Catalyst Chicago’s Sarah Karp and WBEZ’s Becky Vevea have been collaborating on an interesting education series that probably deserves more attention. It’s about alternative high schools—or “options schools"—in Chicago, many of which are for-profit schools, with half-day sessions, highly accelerated class-credit schedules, and substantial online components, targeted towards high-school dropouts.
Oh, and: “Graduates are awarded diplomas from either the last school they attended or the neighborhood high school near where they live.”
And there’s much more, as you’d expect from an expansion that brought up the total number of seats in options schools to 12,000. The whole thing is well worth reading/listening to.
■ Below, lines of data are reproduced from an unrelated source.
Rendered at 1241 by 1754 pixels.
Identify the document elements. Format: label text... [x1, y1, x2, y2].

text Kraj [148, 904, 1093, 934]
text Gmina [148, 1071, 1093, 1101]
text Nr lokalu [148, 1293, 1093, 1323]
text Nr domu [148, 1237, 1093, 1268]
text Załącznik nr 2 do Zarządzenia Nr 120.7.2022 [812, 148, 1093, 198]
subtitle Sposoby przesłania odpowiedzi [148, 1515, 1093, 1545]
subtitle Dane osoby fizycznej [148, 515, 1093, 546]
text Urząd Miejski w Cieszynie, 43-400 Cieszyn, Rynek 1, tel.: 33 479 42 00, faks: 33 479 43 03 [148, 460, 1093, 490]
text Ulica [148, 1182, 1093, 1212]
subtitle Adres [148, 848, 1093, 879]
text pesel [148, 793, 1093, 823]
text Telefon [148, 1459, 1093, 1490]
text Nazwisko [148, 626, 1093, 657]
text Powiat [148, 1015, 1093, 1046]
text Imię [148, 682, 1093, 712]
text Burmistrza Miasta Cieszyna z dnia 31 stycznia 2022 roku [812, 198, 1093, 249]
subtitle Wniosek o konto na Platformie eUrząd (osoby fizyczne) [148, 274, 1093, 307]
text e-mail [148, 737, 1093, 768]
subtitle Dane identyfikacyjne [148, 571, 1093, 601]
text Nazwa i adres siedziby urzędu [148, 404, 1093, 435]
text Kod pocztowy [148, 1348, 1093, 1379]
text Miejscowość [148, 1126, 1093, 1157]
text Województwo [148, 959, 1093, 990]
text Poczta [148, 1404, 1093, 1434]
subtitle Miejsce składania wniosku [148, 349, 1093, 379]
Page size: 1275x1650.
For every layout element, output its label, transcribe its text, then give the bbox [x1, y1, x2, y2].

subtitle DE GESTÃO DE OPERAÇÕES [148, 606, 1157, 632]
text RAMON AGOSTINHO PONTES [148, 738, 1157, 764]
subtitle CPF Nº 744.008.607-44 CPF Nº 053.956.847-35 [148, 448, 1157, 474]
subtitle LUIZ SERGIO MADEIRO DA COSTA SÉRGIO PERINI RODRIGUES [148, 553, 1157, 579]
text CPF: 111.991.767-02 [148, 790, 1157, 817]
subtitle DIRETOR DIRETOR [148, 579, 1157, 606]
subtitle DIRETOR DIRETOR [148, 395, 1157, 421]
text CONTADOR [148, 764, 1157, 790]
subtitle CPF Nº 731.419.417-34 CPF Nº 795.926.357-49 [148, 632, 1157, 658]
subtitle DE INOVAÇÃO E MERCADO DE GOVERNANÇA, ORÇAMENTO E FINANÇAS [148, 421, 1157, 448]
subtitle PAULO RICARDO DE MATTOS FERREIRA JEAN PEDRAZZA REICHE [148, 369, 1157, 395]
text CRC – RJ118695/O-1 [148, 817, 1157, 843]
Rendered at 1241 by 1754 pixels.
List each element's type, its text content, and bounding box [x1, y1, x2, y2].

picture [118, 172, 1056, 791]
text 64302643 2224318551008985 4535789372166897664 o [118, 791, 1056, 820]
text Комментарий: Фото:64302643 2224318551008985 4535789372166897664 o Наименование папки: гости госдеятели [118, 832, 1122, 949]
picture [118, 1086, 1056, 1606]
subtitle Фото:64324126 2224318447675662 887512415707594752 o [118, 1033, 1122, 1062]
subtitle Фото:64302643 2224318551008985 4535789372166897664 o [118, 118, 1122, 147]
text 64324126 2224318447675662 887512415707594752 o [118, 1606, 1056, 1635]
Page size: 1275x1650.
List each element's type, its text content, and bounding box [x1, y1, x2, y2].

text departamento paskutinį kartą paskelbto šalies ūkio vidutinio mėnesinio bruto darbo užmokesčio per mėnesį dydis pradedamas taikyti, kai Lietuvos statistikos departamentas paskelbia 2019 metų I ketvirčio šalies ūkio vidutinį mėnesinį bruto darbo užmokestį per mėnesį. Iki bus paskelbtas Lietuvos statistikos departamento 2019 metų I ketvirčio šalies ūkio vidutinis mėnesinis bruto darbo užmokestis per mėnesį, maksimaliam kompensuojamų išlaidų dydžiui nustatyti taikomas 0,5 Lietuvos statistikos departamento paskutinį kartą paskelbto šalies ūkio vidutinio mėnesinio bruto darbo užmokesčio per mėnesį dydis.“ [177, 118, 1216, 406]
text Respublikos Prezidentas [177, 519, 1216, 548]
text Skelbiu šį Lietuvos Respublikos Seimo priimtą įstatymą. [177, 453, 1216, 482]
But that part about diplomas was the most interesting to me, because of a long interview I did with University of Chicago Nobel laureate James Heckman and his co-authors/grad students, Tim Kautz and John Eric Humphries, on the GED.
Conceptually, the GED and options schools are somewhat similar—offering young people (or in the case of the GED, sometimes not-so-young) an alternative path towards getting the equivalent of a high-school diploma. In the case of the GED, it’s a test that demonstrates that, no matter what educational history the taker has, he or she has the knowledge of a high-school graduate.
In the case of the options schools, it’s that someone can obtain that knowledge and skill set on a different track, through different means. And in her most recent piece in the series, Karp finds a couple students for whom an option school would seem to be appropriate—an 18-year-old and a 20-year-old who “left their former high schools…because they were getting into fights and other trouble.”
But it’s odd that students can get a diploma from a regular high school through this route—despite, you know, not attending it. And that’s why I thought of the research of Heckman, Kautz, and Humphries, which is centered around the idea that a four-year high-school diploma means something very specific, and it isn’t just (or even most importantly) a set of knowledge or academic skills. It’s the process of getting the diploma itself.
Heckman is one of a number of people calling attention to the importance of “non-cognitive skills.” It’s not a complicated idea. When I apply for jobs, I’m not under the impression that listing my college degree in English is of any importance to employers, at least in the sense that they have any desire for an employee who read a bunch of dead authors for four years. It does, however, represent that I showed up and did what was asked of me. A degree of any kind represents a certain amount of commitment and diligence.
What is complicated is the data mining that Heckman, Kautz, and Humphries did to put numbers to that intuition. And what they found was that the GED was effective in its original intention, for very interesting reasons (emphasis mine):
The GED does a pretty good job of measuring the minimum competencies in reading and writing and mathematics. If you’re asking it can be potentially paired with a larger program to make sure those minimum competencies are met, I think that’s a real possibility.
But it’s also what the original GED was for in many ways. As we had World War II veterans returning, it was really that we believed these veterans had matured and learned a lot about life through the wartime rigor, and had developed discipline and types of non-cognitive skills we think might be developed by being in the Army. But we needed to make sure that before we issued wartime diplomas, that these veterans could at least read and do math.
In other words, that piece—showing up, doing what’s asked of you—came through the military. The GED added a piece on top of that, but it didn’t represent the full import of a high school diploma. And, as Heckman says, they found evidence of this:
I realized that the GED was not really that effective. It took me awhile to understand what was going on. The GED [recipients] really were smart, as smart as high school graduates who didn’t go on to go to college. But they were performing at the level of dropouts.
This represents a real concern: If high school students who are intellectually capable of getting a diploma are lured into getting a GED instead, they’re missing much of the value of the diploma. And at the time they might not even realize it.
Which brings us back to Karp and Vevea’s reporting. The idea comes up in it: “There’s a whole camp of people who believe if students can prove they know the material, they should be able to do so and move on.” And CPS numbers provided to Vevea suggest that about 20 percent of options-school students “appear to be on-track or young enough to enroll in a traditional school or full-day program.”
The options schools aren’t GEDs. They require attendance; they require homework. But they don’t necessarily require as much attendance, or as much homework. Sometimes significantly less, as Karp found. Yet the diploma they come out with is the diploma they’d get from a full-day, regular high school.
That’s why the diploma aspect of Vevea and Karp’s reporting jumped out at me. The work of Heckman, Humphries, and Kautz is, in part, about a very basic but difficult question: What is a high-school diploma? What should it represent—to students, to college admissions, to employers? Does it represent a canon of knowledge and academic abilities, be it Common Core or something else? Or should it represent a much broader set of expectations? Those are the questions options schools will have to answer.